The Military Service Pensions Act of 1924 aided post-Civil War reconciliation and, from October 1924 until October 1928, Lynch acted as a member of the Board of Assessors for the adjudication of military service pensions, along with Eamonn Duggan and Gearóid O'Sullivan acting as Secretary.
Lynch was re-elected at each subsequent general election as a Cumann na nGaedheal and later Fine Gael TD for the constituencies of Kerry from 1923 to 1937 and Kerry South from 1937 until 1944. Lynch served as Minister for Education from April to August 1922, as Minister for Fisheries from 1922 to 1928, and as Minister for Land and Fisheries from 1928 to 1932.
In 1932, he was re-elected to his constituency of Kerry but the government was defeated by Éamon de Valera's Fianna Fáil. He had been called to the Irish Bar in 1930 and practised as a barrister in the Irish Midlands Circuit.
He managed to remain friendly with members of both sides and in 1937 he suffered a very severe heart attack. For the 1938 election he was unfit to canvas or undertake electioneering. The parties agreed to put forward only the number of candidates for which there were seats and he was elected unopposed. In 1938, he was appointed Leas-Cheann Comhairle (deputy chairperson) of Dáil Éireann but suffered serious illness and relinquished the post in May 1939. He continued as a TD until 1944.
Having built up a legal practice, he retired from politics in October 1944 when he was appointed a Judge of the Circuit Court, in Sligo and Donegal Circuit Court by his old adversary Éamon de Valera. Despite their differences on the Treaty, they remained good friends and de Valera attended his funeral in June 1966.

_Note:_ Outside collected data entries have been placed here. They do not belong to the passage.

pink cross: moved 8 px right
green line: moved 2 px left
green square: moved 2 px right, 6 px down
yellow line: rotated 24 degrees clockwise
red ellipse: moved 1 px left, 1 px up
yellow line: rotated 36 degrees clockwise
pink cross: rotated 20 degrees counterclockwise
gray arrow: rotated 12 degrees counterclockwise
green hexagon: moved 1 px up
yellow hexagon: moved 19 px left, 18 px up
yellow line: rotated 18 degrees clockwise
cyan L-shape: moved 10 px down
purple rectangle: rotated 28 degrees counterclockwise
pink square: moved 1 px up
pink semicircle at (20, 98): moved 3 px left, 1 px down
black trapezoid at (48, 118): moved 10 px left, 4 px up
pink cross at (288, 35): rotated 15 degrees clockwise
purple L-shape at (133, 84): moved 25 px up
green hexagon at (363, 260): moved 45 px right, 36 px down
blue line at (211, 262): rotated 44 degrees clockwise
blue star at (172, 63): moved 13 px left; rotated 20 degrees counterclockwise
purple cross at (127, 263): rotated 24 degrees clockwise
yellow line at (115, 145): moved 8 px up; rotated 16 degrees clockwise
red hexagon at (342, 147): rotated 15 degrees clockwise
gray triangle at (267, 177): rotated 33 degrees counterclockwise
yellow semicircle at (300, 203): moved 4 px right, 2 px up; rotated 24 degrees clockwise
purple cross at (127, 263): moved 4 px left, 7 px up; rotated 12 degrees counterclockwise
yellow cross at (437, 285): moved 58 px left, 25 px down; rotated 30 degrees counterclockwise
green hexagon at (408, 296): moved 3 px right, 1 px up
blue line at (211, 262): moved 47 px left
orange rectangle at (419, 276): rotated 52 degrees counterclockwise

He retired from the bench in 1959.
He married Bridget Slattery on 26 November 1919. Bridget was the daughter of Tom Slattery of Rock Street, Tralee. They had six boys and one girl; with one son predeceasing him.
Tom qualified in medicine and practiced psychiatry and was Professor of Psychiatry at the Royal College of Surgeons, St. Stephen's Green, Dublin. Kevin Lynch qualified in arts and was called to the Irish bar. He finished his career as a Judge of the Supreme Court.
He died at his home in Dartry, Dublin, on 3 June 1966, aged 77, shortly after celebrating the 50th anniversary of the Easter Rising. He was survived by his wife, and their five sons and one daughter. His papers are on permanent loan to Kerry County Library archives.